“Bless My Soul!” (October 11, 1864)

Maj. Gen. Charles Augustus Doyle (via Wikipedia).

Maj. Gen. Charles Hastings Doyle (via Wikipedia).

Both General Meade and Theodore Lyman mention Maj. Gen. Charles Hastings Doyle in their letters home on October 11. I’m not sure why both of them thought Doyle was Irish. He had been born in London, although no doubt of Irish ancestry. While stationed in Halifax, Doyle had been entangled by the Chesapeake affair, in which Confederate sympathizers had commandeered the American steamer Chesapeake and taken her to Halifax with the goal of turning the vessel into a rebel raider.

I have been occupied all day riding round the lines, showing them to Major General Doyle, of the British Army, Governor of Nova Scotia, who has done this army the honor to visit it. The general is a very clever, intelligent and educated Irish gentleman. He is a brother to the then young Doyle, who, some thirty years since, was in this country attached to the British Legation under Sir Charles Vaughn.

The general expressed himself very much amazed at the length of our lines and the amount of engineering work we had done, and said that in Europe they had no conception of the character of the war we are engaged in, the obstacles we have to encounter, and the completeness of our organization. De Chanal, indeed all our foreign visitors, say the same thing; and say it is impossible for us to realize the ignorance that exists in Europe of America and American affairs. General Doyle is the person who behaved so well recently at Halifax when the steamer Chesapeake was seized and carried in there, he giving up the vessel and crew to a United States vessel of war that was after her. Another visitor whom I had yesterday was a Mr. McGrath, a Commissioner from Pennsylvania, sent down to take the soldiers’ vote to-day. He seemed rather disgusted with the result of his mission; said very few of the soldiers had qualified themselves to vote and altogether appeared quite indifferent. He seemed to think the soldiers’ vote would be very insignificant. I have noticed this fact myself, that is the indifference to politics on the part of officers and men. They don’t seem to have much respect for either party, and are of the opinion that the safety and honor of the country are more dependent on what we do here than on the success of any political party. I don’t say this is a very healthy or proper state of feeling, but I say it exists, and is due, I believe, in a great measure, to a want of confidence in the integrity and patriotism of party leaders.

Theodore Lyman, too, wrote about Doyle’s visit, but in a much livelier fashion.

Did I tell you of the two spies, last night? There is a redoubt on our line which had no garrison except a sergeant and two or three men. Towards sunset appeared two officers, who attracted attention, the one by having three stars on his coat arranged somewhat like those of a Rebel colonel, the other by being much concealed by a high collar and a flap hat. They asked a number of questions about the work, which so increased the suspicion that word was sent to General Meade, who ordered a regiment at once to proceed to the spot, and the sergeant to be arrested for not seizing the persons.
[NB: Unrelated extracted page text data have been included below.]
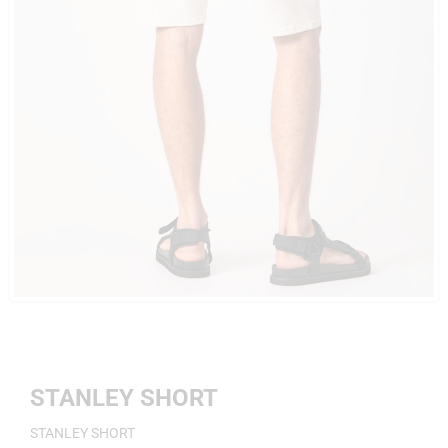
STANLEY SHORT
STANLEY SHORT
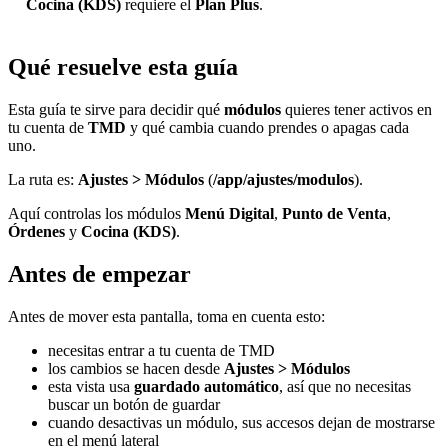
Cocina (KDS)
requiere el
Plan Plus
.
Qué resuelve esta guía
Esta guía te sirve para decidir qué
módulos
quieres tener activos en
tu cuenta de
TMD
y qué cambia cuando prendes o apagas cada
uno.
La ruta es:
Ajustes > Módulos
(
/app/ajustes/modulos
).
Aquí controlas los módulos
Menú Digital
,
Punto de Venta
,
Órdenes
y
Cocina (KDS)
.
Antes de empezar
Antes de mover esta pantalla, toma en cuenta esto:
necesitas entrar a tu cuenta de TMD
los cambios se hacen desde
Ajustes > Módulos
esta vista usa
guardado automático
, así que no necesitas
buscar un botón de guardar
cuando desactivas un módulo, sus accesos dejan de mostrarse
en el menú lateral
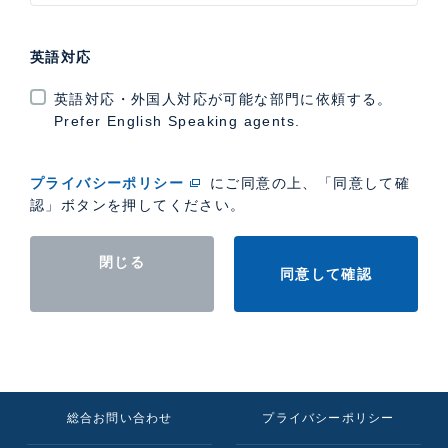
英語対応
英語対応・外国人対応が可能な部門に依頼する。
Prefer English Speaking agents.
プライバシーポリシー
にご同意の上、「同意して確
認」ボタンを押してください。
閉じる
同意して確認
総合お問い合わせ
プライバシーポリシー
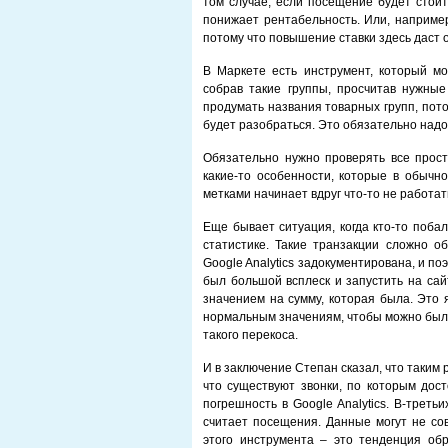
том случае, если посещение будет стоит
понижает рентабельность. Или, например
потому что повышение ставки здесь даст
В Маркете есть инструмент, который мо
собрав такие группы, просчитав нужные
продумать названия товарных групп, пото
будет разобраться. Это обязательно надо
Обязательно нужно проверять все прост
какие-то особенности, которые в обычн
метками начинает вдруг что-то не работат
Еще бывает ситуация, когда кто-то побал
статистике. Такие транзакции сложно о
Google Analytics задокументирована, и п
был большой всплеск и запустить на сай
значением на сумму, которая была. Это 
нормальным значениям, чтобы можно было
такого перекоса.
И в заключение Степан сказал, что таким
что существуют звонки, по которым дост
погрешность в Google Analytics. В-третьи
считает посещения. Данные могут не сов
этого инструмента – это тенденция об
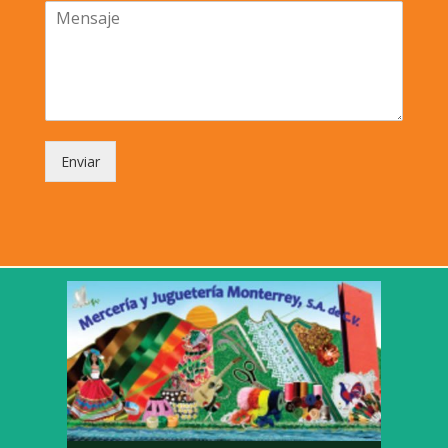
Enviar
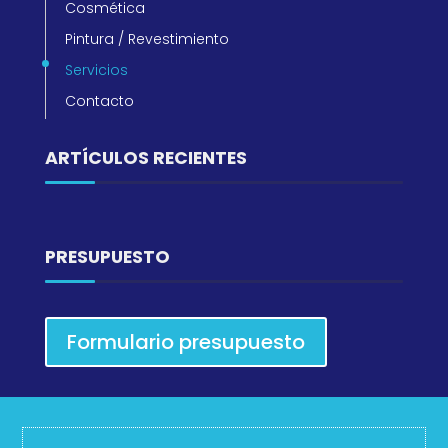
Cosmética
Pintura / Revestimiento
Servicios
Contacto
ARTÍCULOS RECIENTES
PRESUPUESTO
Formulario presupuesto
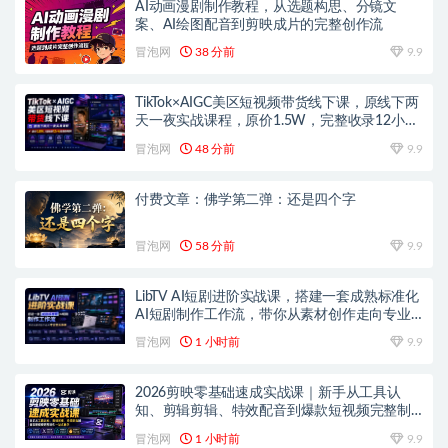
AI动画漫剧制作教程，从选题构思、分镜文
案、AI绘图配音到剪映成片的完整创作流
冒泡网
38 分前
9.9
TikTok×AIGC美区短视频带货线下课，原线下两
天一夜实战课程，原价1.5W，完整收录12小时
高清授课视频
冒泡网
48 分前
9.9
付费文章：佛学第二弹：还是四个字
冒泡网
58 分前
9.9
LibTV AI短剧进阶实战课，搭建一套成熟标准化
AI短剧制作工作流，带你从素材创作走向专业
镜头叙事
冒泡网
1 小时前
9.9
2026剪映零基础速成实战课｜新手从工具认
知、剪辑剪辑、特效配音到爆款短视频完整制
作一站式教学
冒泡网
1 小时前
9.9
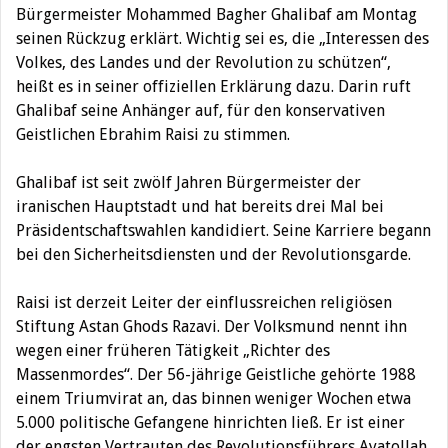
Bürgermeister Mohammed Bagher Ghalibaf am Montag
seinen Rückzug erklärt.
Wichtig sei es, die „Interessen des
Volkes, des Landes und der Revolution zu schützen“,
heißt es in seiner offiziellen Erklärung dazu. Darin ruft
Ghalibaf seine Anhänger auf, für den konservativen
Geistlichen Ebrahim Raisi zu stimmen.
Ghalibaf ist seit zwölf Jahren Bürgermeister der
iranischen Hauptstadt und hat bereits drei Mal bei
Präsidentschaftswahlen kandidiert. Seine Karriere begann
bei den Sicherheitsdiensten und der Revolutionsgarde.
Raisi ist derzeit Leiter der einflussreichen religiösen
Stiftung Astan Ghods Razavi. Der Volksmund nennt ihn
wegen einer früheren Tätigkeit „Richter des
Massenmordes“. Der 56-jährige Geistliche gehörte 1988
einem Triumvirat an, das binnen weniger Wochen etwa
5.000 politische Gefangene hinrichten ließ. Er ist einer
der engsten Vertrauten des Revolutionsführers Ayatollah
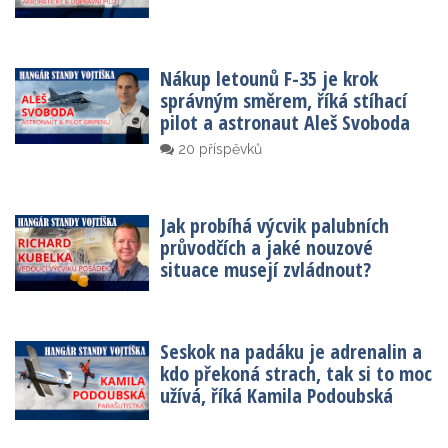
Nákup letounů F-35 je krok
správným směrem, říká stíhací
pilot a astronaut Aleš Svoboda
20 příspěvků
Jak probíhá výcvik palubních
průvodčích a jaké nouzové
situace musejí zvládnout?
Seskok na padáku je adrenalin a
kdo překoná strach, tak si to moc
užívá, říká Kamila Podoubská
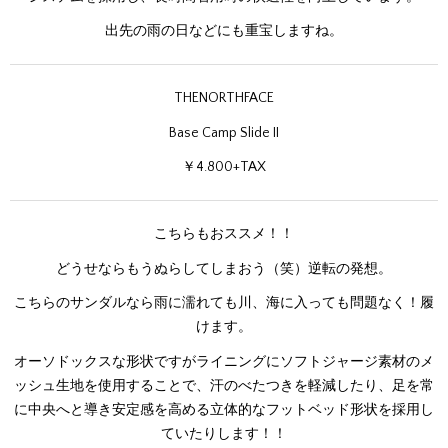
出先の雨の日などにも重宝しますね。
THENORTHFACE
Base Camp Slide II
￥4.800+TAX
こちらもおススメ！！
どうせならもうぬらしてしまおう（笑）逆転の発想。
こちらのサンダルなら雨に濡れても川、海に入っても問題なく！履
けます。
オーソドックスな形状ですがライニングにソフトジャージ素材のメ
ッシュ生地を使用することで、汗のべたつきを軽減したり、足を常
に中央へと導き安定感を高める立体的なフットベッド形状を採用し
ていたりします！！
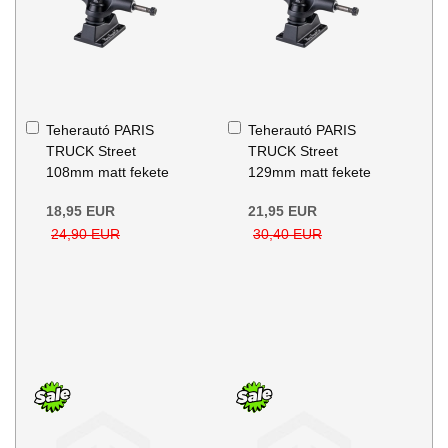
Kosárba
Kosárba
Teherautó PARIS
Teherautó PARIS
TRUCK Street
TRUCK Street
108mm matt fekete
129mm matt fekete
18,95 EUR
21,95 EUR
24,90 EUR
30,40 EUR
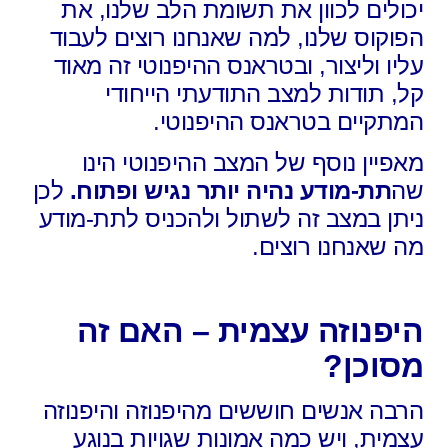
יכולים לכוון את תשומת הלב שלנו,
את
הפוקוס שלנו,
למה שאנחנו רוצים לעבוד
עליו וליצור,
ובטראנס ההיפנוטי זה מאוד
קל,
תודות למצב התודעתי הייחודי
המתקיים בטראנס ההיפנוטי.
מאפיין נוסף של המצב ההיפנוטי הינו
שה
תת-מודע נהיה יותר נגיש ופתוח.
לכן
ניתן במצב זה לשתול ולהכניס לתת-מודע
מה שאנחנו רוצים.
היפנוזה עצמית – האם זה
מסוכן?
הרבה אנשים חוששים מהיפנוזה והיפנוזה
עצמית,
ויש כמה אמונות שגויות בנוגע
Who do you think they were? Why, Captain Craig and Rosencrantz, taking an evening stroll! Craig has no circulation and turns up his collar whenever the mercury falls below 70 degrees. Rosie has a Swedish coat with three stars indicating a captain; hence the alarm! This morning arrived a passing visitor, Major-General Doyle, commanding in Nova Scotia. He is a Pat and is favorable to us, for a wonder; gave up the Chesapeake to us, you know. He looks as funny as Punch; indeed just like Punch—a very red edition of him, with a stiff throttled aspect, caused by an apoplectic stock, five inches high. He was a jolly old buck and much amused by a lot of civilians, who also had come up from City Point. He called them T.G.’s, signifying “travelling gents,” and, whenever we came on a redoubt, with a good abattis, he would say to the T.G’s: “What do you think, hey? How would you like to attack that, hey?” Upon which the T.G’s, whose pantaloons were somewhat up their legs, would look dubious. As he beheld the wonders of the land, he would exclaim: “Oh, bless my soul! why, you know, we have no idea of this at home. Oh, bless my soul!” On the road we met a Rebel deserter, who chanced to be an Irishman, whereat the Doyle was highly delighted and asked him if he got much whiskey the other side. To which Pat replied with regret, that that strengthening beverage cost $30 a quart in Secessia. After trotting him all over creation and giving him a lunch, we put him on top of the Avery house, and let him look at Rebs through a telescope; but I am sure he saw nothing, though he exclaimed, “Bless my soul!” a great deal.

Meade’s correspondence taken from The Life and Letters of George Gordon Meade, Major-General United States Army, Vol. 2, (New York: Charles Scribner’s Sons, 1913), pp. 233-4. Available via Google Books.

Theodore Lyman’s letter is from Meade’s Headquarters, 1863-1865: Letters of Colonel Theodore Lyman from the Wilderness to Appomattox, pp. 244-5. Edited by George R. Agassiz. Boston, Massachusetts Historical Society, 1922. Available via Google Books.